EXERCISE BRIEF: In the records below, one line contains "Jsme normální lidé. Je s námi pohodová". Print that line and every line after it exactly, down to the final one.
GIVEN DATA section start
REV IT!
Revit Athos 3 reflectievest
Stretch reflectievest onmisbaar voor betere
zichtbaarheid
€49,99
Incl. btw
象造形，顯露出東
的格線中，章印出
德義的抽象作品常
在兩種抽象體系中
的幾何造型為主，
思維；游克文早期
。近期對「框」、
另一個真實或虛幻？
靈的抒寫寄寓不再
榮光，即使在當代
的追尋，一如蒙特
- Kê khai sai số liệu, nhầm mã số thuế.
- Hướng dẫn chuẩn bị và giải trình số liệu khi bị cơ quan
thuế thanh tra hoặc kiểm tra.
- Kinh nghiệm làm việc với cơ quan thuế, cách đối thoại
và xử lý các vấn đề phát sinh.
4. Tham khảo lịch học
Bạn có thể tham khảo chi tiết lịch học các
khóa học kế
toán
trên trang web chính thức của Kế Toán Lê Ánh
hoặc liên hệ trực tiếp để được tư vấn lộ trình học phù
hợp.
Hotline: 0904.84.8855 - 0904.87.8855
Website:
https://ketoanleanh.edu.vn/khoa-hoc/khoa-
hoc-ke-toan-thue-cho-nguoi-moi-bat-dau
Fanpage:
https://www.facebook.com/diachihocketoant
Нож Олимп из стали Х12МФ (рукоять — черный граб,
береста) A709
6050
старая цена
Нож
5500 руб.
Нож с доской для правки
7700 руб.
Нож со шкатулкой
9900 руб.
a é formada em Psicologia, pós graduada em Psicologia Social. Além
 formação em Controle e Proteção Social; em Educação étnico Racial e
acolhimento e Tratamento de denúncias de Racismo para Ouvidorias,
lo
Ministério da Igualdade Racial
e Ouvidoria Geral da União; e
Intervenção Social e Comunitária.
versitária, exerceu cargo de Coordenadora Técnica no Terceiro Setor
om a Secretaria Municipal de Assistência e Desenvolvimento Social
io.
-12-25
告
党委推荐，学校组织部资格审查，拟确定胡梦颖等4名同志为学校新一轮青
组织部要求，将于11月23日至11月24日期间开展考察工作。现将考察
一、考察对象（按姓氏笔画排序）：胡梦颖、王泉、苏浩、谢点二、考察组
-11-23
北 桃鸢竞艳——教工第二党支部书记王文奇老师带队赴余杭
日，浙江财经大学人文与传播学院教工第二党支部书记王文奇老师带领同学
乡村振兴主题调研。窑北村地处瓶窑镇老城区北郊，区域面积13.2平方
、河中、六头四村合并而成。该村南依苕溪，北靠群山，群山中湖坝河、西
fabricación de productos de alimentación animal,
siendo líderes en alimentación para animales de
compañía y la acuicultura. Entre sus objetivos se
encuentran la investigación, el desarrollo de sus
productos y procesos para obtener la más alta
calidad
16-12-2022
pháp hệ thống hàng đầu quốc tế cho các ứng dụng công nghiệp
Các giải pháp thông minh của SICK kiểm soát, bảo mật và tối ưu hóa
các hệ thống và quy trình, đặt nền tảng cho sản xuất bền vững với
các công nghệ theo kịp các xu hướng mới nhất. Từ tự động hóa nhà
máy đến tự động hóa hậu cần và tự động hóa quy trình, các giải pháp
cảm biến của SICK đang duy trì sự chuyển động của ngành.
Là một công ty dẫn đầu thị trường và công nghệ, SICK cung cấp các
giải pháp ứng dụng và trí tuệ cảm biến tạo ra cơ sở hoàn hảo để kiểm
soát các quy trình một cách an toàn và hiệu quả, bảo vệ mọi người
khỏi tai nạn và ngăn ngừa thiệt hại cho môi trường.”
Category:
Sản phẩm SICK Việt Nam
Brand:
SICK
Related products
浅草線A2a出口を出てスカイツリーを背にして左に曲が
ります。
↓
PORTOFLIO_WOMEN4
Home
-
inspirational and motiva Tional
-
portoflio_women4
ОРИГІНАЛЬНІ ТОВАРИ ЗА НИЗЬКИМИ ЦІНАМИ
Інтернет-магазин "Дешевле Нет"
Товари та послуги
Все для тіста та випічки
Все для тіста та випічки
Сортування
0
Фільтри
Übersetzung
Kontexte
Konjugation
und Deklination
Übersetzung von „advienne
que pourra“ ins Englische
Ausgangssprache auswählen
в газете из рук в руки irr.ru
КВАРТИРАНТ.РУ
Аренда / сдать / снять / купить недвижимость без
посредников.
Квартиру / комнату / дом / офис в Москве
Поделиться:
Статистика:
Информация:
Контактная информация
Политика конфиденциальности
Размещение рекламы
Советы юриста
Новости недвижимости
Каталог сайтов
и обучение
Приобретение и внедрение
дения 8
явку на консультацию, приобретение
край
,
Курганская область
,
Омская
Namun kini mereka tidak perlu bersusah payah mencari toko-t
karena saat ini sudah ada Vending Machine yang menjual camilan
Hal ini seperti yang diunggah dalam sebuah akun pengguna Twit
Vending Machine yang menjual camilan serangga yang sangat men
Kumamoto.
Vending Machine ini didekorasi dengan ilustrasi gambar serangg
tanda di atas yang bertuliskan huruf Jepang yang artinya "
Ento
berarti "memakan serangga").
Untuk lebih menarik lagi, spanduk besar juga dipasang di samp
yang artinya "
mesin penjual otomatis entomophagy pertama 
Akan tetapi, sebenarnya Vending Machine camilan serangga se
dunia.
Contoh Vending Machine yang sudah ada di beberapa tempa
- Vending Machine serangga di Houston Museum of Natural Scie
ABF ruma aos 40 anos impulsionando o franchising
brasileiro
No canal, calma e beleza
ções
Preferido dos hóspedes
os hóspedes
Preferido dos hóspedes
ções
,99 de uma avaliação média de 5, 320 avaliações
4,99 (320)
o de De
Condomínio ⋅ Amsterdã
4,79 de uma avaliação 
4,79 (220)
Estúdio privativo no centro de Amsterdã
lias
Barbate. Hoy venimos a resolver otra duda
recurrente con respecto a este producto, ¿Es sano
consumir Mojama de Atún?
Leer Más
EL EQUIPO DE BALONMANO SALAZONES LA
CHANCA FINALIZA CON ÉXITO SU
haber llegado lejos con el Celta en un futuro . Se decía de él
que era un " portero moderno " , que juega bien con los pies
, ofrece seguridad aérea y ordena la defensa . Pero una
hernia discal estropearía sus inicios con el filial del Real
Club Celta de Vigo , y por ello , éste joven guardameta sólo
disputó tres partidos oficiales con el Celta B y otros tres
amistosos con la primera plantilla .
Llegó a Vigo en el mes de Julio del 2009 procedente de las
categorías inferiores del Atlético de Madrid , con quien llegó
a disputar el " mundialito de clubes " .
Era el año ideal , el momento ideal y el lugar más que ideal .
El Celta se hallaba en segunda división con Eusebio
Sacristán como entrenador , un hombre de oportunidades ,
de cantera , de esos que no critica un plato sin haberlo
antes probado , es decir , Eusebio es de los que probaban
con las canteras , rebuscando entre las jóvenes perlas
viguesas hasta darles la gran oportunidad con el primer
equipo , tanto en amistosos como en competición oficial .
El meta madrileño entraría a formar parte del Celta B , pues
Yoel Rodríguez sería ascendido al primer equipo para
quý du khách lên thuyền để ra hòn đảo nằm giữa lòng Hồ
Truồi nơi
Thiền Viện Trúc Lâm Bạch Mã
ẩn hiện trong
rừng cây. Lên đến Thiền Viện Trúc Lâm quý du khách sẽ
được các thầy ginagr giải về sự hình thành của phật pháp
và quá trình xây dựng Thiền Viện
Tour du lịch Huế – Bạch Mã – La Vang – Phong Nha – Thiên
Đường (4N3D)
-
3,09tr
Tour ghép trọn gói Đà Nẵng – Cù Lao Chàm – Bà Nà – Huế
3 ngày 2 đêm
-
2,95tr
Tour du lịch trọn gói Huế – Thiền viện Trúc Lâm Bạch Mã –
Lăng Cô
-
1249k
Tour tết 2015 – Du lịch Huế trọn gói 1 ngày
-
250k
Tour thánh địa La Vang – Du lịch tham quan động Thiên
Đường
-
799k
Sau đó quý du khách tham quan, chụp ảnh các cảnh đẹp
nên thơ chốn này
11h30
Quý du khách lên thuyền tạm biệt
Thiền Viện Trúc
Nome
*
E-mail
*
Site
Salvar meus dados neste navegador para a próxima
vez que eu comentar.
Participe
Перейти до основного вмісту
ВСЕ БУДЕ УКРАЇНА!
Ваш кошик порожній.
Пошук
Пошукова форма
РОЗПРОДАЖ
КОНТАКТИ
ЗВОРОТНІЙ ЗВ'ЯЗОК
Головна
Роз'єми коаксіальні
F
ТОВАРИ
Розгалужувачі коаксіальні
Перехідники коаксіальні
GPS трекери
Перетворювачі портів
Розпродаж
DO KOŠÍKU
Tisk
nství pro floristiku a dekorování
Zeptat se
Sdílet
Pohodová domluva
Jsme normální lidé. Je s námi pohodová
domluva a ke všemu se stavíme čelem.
GIVEN DATA section end
RESPONSE TO THIS TASK:
Jsme normální lidé. Je s námi pohodová
domluva a ke všemu se stavíme čelem.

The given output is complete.